EXERCISE » Rewrite the records with every "common name" switched to "vernacular name", keeping everything else unchanged.

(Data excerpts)
★ ★ ★

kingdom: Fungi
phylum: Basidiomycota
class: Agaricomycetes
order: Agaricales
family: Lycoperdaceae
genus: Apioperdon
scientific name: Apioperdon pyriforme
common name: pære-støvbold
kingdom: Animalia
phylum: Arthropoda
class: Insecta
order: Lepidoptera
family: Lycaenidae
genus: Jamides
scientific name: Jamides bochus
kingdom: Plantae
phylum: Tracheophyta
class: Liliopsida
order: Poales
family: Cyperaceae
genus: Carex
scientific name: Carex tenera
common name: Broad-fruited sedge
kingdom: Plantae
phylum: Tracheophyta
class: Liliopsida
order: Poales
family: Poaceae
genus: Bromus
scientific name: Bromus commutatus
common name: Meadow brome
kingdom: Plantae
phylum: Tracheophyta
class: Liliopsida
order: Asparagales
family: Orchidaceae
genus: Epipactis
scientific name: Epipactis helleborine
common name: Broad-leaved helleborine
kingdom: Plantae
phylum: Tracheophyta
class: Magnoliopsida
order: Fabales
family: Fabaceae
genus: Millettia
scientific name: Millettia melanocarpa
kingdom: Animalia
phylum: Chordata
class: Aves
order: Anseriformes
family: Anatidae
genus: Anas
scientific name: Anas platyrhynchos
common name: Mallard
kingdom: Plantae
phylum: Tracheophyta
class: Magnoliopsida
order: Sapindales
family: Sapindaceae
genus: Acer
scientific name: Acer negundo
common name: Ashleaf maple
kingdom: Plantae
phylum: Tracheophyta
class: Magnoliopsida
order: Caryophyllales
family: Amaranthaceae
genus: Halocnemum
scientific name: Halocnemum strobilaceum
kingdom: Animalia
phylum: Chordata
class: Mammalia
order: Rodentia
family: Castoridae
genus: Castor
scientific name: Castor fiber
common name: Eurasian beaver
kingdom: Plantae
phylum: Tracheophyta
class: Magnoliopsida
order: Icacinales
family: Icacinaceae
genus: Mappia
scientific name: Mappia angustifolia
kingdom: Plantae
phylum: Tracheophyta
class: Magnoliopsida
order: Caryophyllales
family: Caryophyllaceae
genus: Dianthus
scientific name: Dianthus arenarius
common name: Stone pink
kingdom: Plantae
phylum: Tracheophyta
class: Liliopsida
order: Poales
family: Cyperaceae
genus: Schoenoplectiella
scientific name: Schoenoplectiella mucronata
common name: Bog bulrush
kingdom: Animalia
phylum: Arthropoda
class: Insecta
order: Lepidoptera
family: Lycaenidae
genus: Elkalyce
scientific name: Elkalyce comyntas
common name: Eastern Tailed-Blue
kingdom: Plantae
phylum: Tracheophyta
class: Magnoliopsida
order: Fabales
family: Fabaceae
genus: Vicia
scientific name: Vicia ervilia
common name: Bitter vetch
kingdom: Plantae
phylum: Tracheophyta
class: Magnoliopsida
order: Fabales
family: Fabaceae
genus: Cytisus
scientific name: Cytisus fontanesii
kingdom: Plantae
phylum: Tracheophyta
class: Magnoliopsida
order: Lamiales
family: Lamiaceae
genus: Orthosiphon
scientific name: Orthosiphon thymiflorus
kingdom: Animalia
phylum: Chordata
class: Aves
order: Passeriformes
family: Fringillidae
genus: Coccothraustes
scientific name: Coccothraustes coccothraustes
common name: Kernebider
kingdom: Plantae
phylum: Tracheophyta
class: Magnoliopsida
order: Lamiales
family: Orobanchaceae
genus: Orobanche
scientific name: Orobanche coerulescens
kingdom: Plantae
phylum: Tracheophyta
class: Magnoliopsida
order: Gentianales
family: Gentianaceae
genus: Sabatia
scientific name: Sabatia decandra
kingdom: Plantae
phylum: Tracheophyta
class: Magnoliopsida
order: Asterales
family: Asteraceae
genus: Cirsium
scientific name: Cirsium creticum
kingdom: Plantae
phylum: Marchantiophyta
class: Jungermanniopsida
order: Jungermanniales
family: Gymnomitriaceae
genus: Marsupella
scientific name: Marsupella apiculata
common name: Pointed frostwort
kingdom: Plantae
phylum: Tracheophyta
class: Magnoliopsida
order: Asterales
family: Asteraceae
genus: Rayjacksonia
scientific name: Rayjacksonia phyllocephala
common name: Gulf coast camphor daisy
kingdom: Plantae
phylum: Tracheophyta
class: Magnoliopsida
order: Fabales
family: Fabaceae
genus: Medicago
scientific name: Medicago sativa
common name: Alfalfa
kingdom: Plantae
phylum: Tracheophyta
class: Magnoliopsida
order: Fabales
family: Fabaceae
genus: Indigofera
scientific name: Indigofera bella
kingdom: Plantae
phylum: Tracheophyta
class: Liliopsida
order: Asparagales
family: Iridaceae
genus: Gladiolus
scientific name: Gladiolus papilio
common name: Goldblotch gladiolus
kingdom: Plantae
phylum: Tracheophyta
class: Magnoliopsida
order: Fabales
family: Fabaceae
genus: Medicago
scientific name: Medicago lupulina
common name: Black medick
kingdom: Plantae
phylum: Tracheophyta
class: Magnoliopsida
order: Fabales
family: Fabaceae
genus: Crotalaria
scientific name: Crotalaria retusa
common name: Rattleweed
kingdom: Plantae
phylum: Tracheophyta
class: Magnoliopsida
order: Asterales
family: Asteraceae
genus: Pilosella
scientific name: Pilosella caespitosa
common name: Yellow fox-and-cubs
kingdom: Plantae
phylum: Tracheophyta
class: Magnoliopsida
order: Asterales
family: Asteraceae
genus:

★ ★ ★

EXERCISE OUTPUT »
kingdom: Fungi
phylum: Basidiomycota
class: Agaricomycetes
order: Agaricales
family: Lycoperdaceae
genus: Apioperdon
scientific name: Apioperdon pyriforme
vernacular name: pære-støvbold
kingdom: Animalia
phylum: Arthropoda
class: Insecta
order: Lepidoptera
family: Lycaenidae
genus: Jamides
scientific name: Jamides bochus
kingdom: Plantae
phylum: Tracheophyta
class: Liliopsida
order: Poales
family: Cyperaceae
genus: Carex
scientific name: Carex tenera
vernacular name: Broad-fruited sedge
kingdom: Plantae
phylum: Tracheophyta
class: Liliopsida
order: Poales
family: Poaceae
genus: Bromus
scientific name: Bromus commutatus
vernacular name: Meadow brome
kingdom: Plantae
phylum: Tracheophyta
class: Liliopsida
order: Asparagales
family: Orchidaceae
genus: Epipactis
scientific name: Epipactis helleborine
vernacular name: Broad-leaved helleborine
kingdom: Plantae
phylum: Tracheophyta
class: Magnoliopsida
order: Fabales
family: Fabaceae
genus: Millettia
scientific name: Millettia melanocarpa
kingdom: Animalia
phylum: Chordata
class: Aves
order: Anseriformes
family: Anatidae
genus: Anas
scientific name: Anas platyrhynchos
vernacular name: Mallard
kingdom: Plantae
phylum: Tracheophyta
class: Magnoliopsida
order: Sapindales
family: Sapindaceae
genus: Acer
scientific name: Acer negundo
vernacular name: Ashleaf maple
kingdom: Plantae
phylum: Tracheophyta
class: Magnoliopsida
order: Caryophyllales
family: Amaranthaceae
genus: Halocnemum
scientific name: Halocnemum strobilaceum
kingdom: Animalia
phylum: Chordata
class: Mammalia
order: Rodentia
family: Castoridae
genus: Castor
scientific name: Castor fiber
vernacular name: Eurasian beaver
kingdom: Plantae
phylum: Tracheophyta
class: Magnoliopsida
order: Icacinales
family: Icacinaceae
genus: Mappia
scientific name: Mappia angustifolia
kingdom: Plantae
phylum: Tracheophyta
class: Magnoliopsida
order: Caryophyllales
family: Caryophyllaceae
genus: Dianthus
scientific name: Dianthus arenarius
vernacular name: Stone pink
kingdom: Plantae
phylum: Tracheophyta
class: Liliopsida
order: Poales
family: Cyperaceae
genus: Schoenoplectiella
scientific name: Schoenoplectiella mucronata
vernacular name: Bog bulrush
kingdom: Animalia
phylum: Arthropoda
class: Insecta
order: Lepidoptera
family: Lycaenidae
genus: Elkalyce
scientific name: Elkalyce comyntas
vernacular name: Eastern Tailed-Blue
kingdom: Plantae
phylum: Tracheophyta
class: Magnoliopsida
order: Fabales
family: Fabaceae
genus: Vicia
scientific name: Vicia ervilia
vernacular name: Bitter vetch
kingdom: Plantae
phylum: Tracheophyta
class: Magnoliopsida
order: Fabales
family: Fabaceae
genus: Cytisus
scientific name: Cytisus fontanesii
kingdom: Plantae
phylum: Tracheophyta
class: Magnoliopsida
order: Lamiales
family: Lamiaceae
genus: Orthosiphon
scientific name: Orthosiphon thymiflorus
kingdom: Animalia
phylum: Chordata
class: Aves
order: Passeriformes
family: Fringillidae
genus: Coccothraustes
scientific name: Coccothraustes coccothraustes
vernacular name: Kernebider
kingdom: Plantae
phylum: Tracheophyta
class: Magnoliopsida
order: Lamiales
family: Orobanchaceae
genus: Orobanche
scientific name: Orobanche coerulescens
kingdom: Plantae
phylum: Tracheophyta
class: Magnoliopsida
order: Gentianales
family: Gentianaceae
genus: Sabatia
scientific name: Sabatia decandra
kingdom: Plantae
phylum: Tracheophyta
class: Magnoliopsida
order: Asterales
family: Asteraceae
genus: Cirsium
scientific name: Cirsium creticum
kingdom: Plantae
phylum: Marchantiophyta
class: Jungermanniopsida
order: Jungermanniales
family: Gymnomitriaceae
genus: Marsupella
scientific name: Marsupella apiculata
vernacular name: Pointed frostwort
kingdom: Plantae
phylum: Tracheophyta
class: Magnoliopsida
order: Asterales
family: Asteraceae
genus: Rayjacksonia
scientific name: Rayjacksonia phyllocephala
vernacular name: Gulf coast camphor daisy
kingdom: Plantae
phylum: Tracheophyta
class: Magnoliopsida
order: Fabales
family: Fabaceae
genus: Medicago
scientific name: Medicago sativa
vernacular name: Alfalfa
kingdom: Plantae
phylum: Tracheophyta
class: Magnoliopsida
order: Fabales
family: Fabaceae
genus: Indigofera
scientific name: Indigofera bella
kingdom: Plantae
phylum: Tracheophyta
class: Liliopsida
order: Asparagales
family: Iridaceae
genus: Gladiolus
scientific name: Gladiolus papilio
vernacular name: Goldblotch gladiolus
kingdom: Plantae
phylum: Tracheophyta
class: Magnoliopsida
order: Fabales
family: Fabaceae
genus: Medicago
scientific name: Medicago lupulina
vernacular name: Black medick
kingdom: Plantae
phylum: Tracheophyta
class: Magnoliopsida
order: Fabales
family: Fabaceae
genus: Crotalaria
scientific name: Crotalaria retusa
vernacular name: Rattleweed
kingdom: Plantae
phylum: Tracheophyta
class: Magnoliopsida
order: Asterales
family: Asteraceae
genus: Pilosella
scientific name: Pilosella caespitosa
vernacular name: Yellow fox-and-cubs
kingdom: Plantae
phylum: Tracheophyta
class: Magnoliopsida
order: Asterales
family: Asteraceae
genus:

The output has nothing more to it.